Cheryl O’Brien and Rick Best wait for the City Circle tram on Thursday.Credit:Luis Enrique Ascui
Since last Monday, The Age has tracked City Circle service frequency on six different days. There were waits of an hour between trams on three days, 55-minute waits on two days, and 30-minute waits on one day.
A Yarra Trams spokesperson said it reduced City Circle services during major events, so it had drivers available to operate more trams to venues like the MCG.
“We always work to provide a regular service on our iconic W-class trams, however, some City Circle trips may be reduced or cancelled on any given day due to driver availability and special events,” they said.
Yarra Trams cancelled a quarter of its scheduled City Circle services in February, the spokesperson said. Network-wide, Yarra Trams has a service reliability target of 98.5 per cent.
A spokesperson for the Department of Transport and Planning confirmed that it sometimes approved requests from Yarra Trams to operate the City Circle at reduced frequency to free up drivers.
“We are working with Yarra Trams to continually improve performance on the City Circle service,” they said.
Rail Tram and Bus Union tram division secretary Tarik Koc said Yarra Trams was moving the small number of drivers trained to operate the W-class onto other routes amid a driver shortage.
“Why aren’t people receiving the services they deserve, and they [Yarra Trams] are getting paid for?” he said. “This has been going on for a very long time.”
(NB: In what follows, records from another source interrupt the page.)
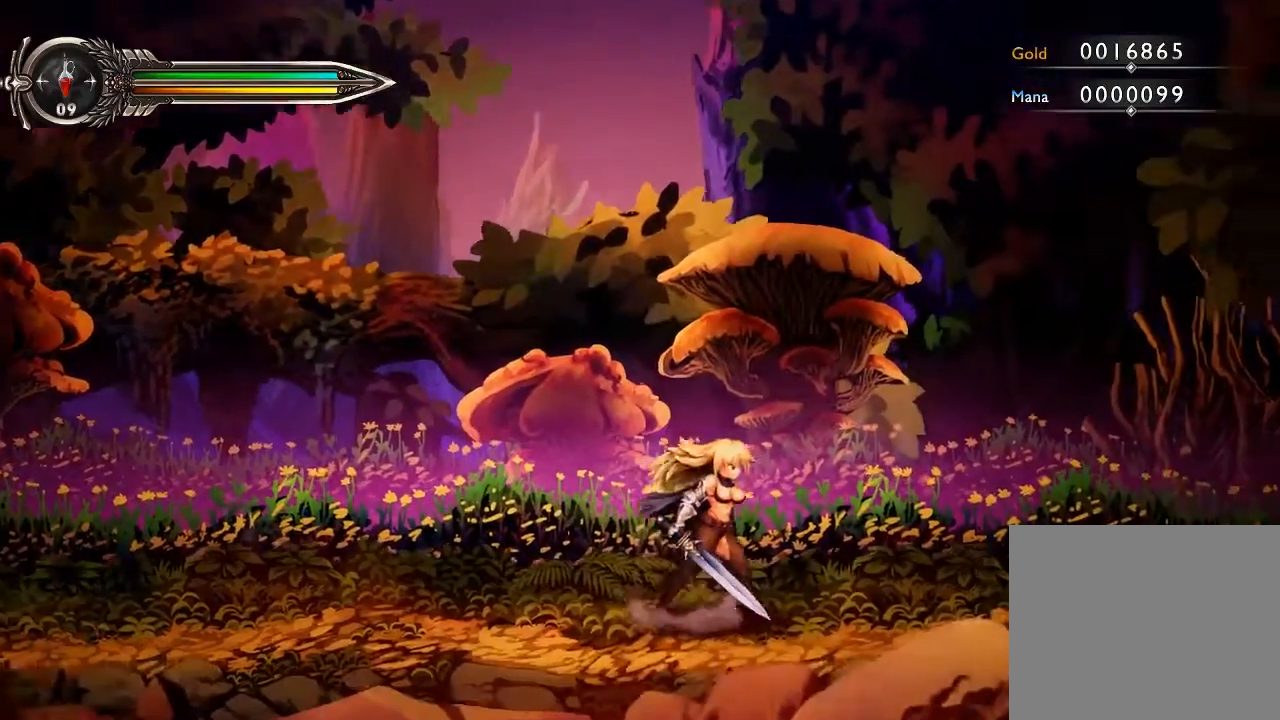
{"dt_ms": 500, "buttons": [], "left_stick": "right", "right_stick": "center", "events": [[133, "left_stick", "center"], [233, "left_stick", "right"], [333, "left_stick", "center"], [433, "left_stick", "right"]]}
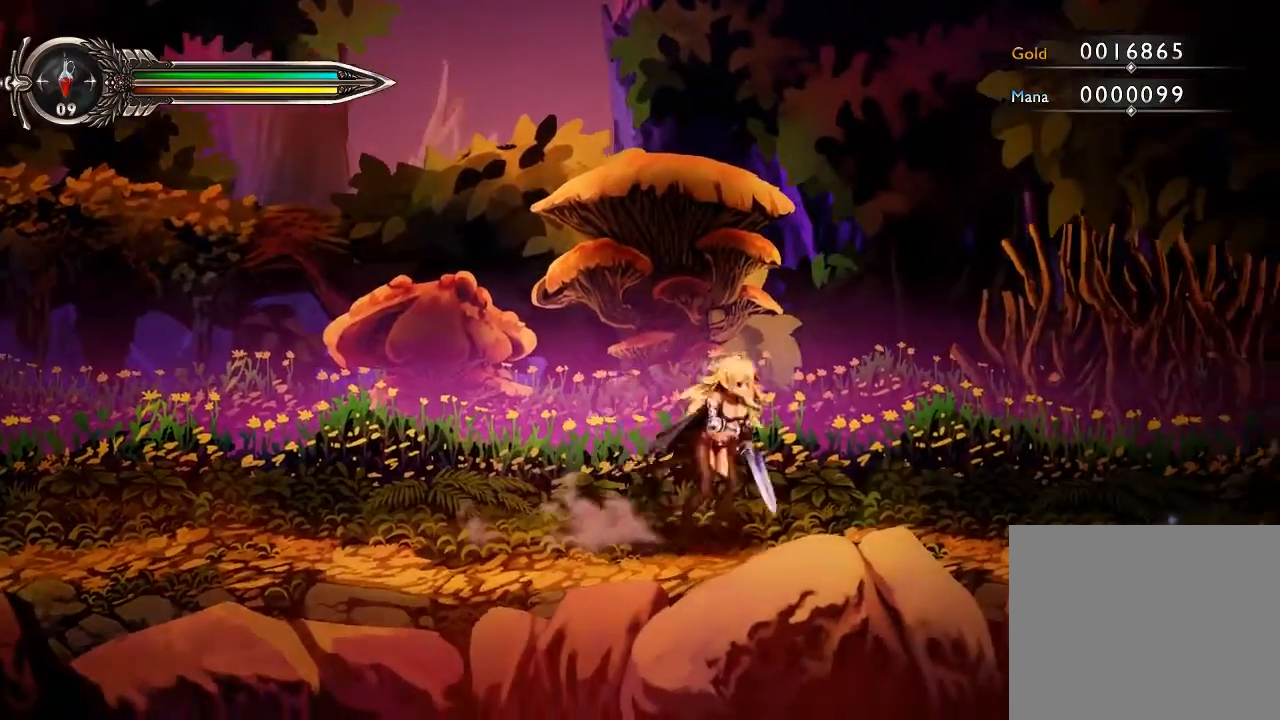
{"dt_ms": 500, "buttons": [], "left_stick": "right", "right_stick": "center", "events": []}
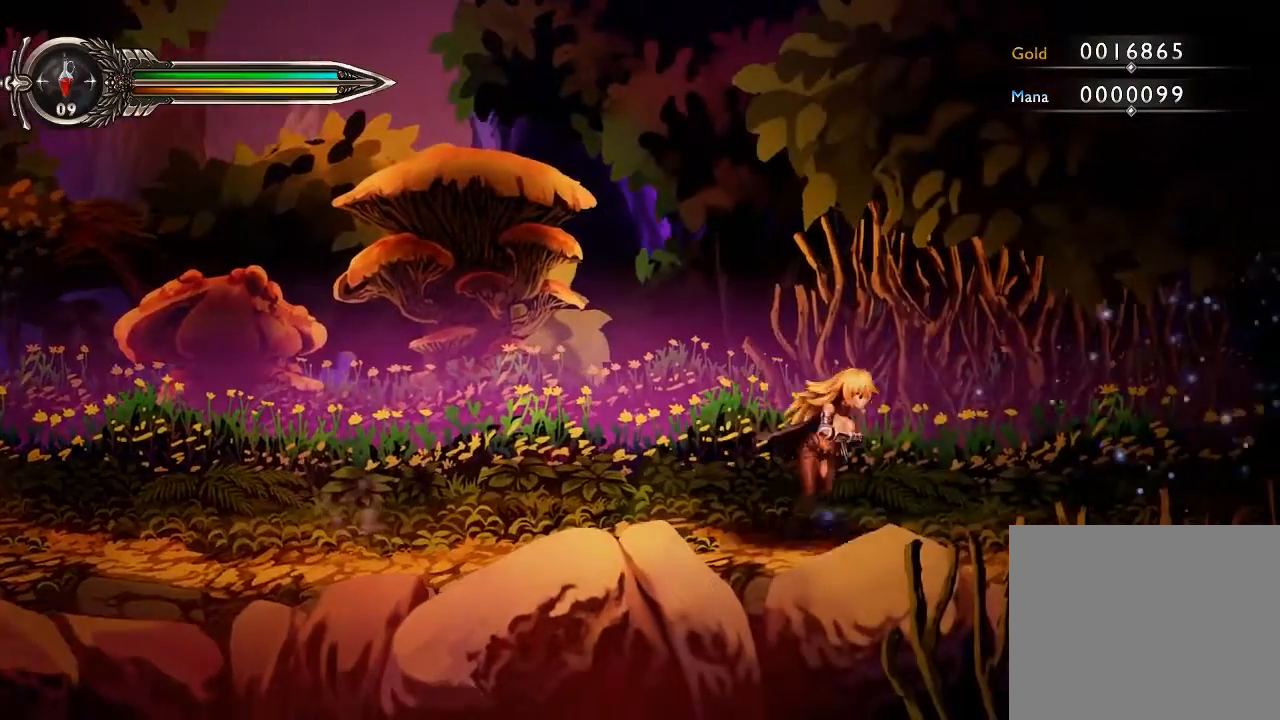
{"dt_ms": 500, "buttons": [], "left_stick": "right", "right_stick": "center", "events": []}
Victoria started to phase out the last of the W-class trams operating on regular commuter services (routes 78 and 79) in 2009 to replace them with newer trams.
The National Trust listed W-class trams in its register as being of state, national and international significance and worth of protection in 1998, describing them as “distinctly Australasian” and “the predominant Melbourne icon”.
“The National Trust of Victoria is encouraged to see that these trams are still running and
would be disappointed to see any further reductions to the trams scheduling,” National Trust of Victoria’s CEO Simon Ambrose said on Thursday.
The Yarra Trams contract also says it must have at least four tour guides on duty across the City Circle service at all times. The contract says the service should run until 9pm on Thursdays, Fridays and Saturdays, but it does not appear to have operated past 6pm since it was suspended during the COVID-19 pandemic lockdowns.
Two 70-year-old W-class trams that operated as the Colonial Tramcar Restaurant were retired in 2018 because they did not meet modern safety standards.
Keolis Downer has operated Yarra Trams since 2009. Its current contract expires on December 1 next year, and the state government confirmed last week it would soon put it out to tender. Keolis Downer said it would bid for the new contract.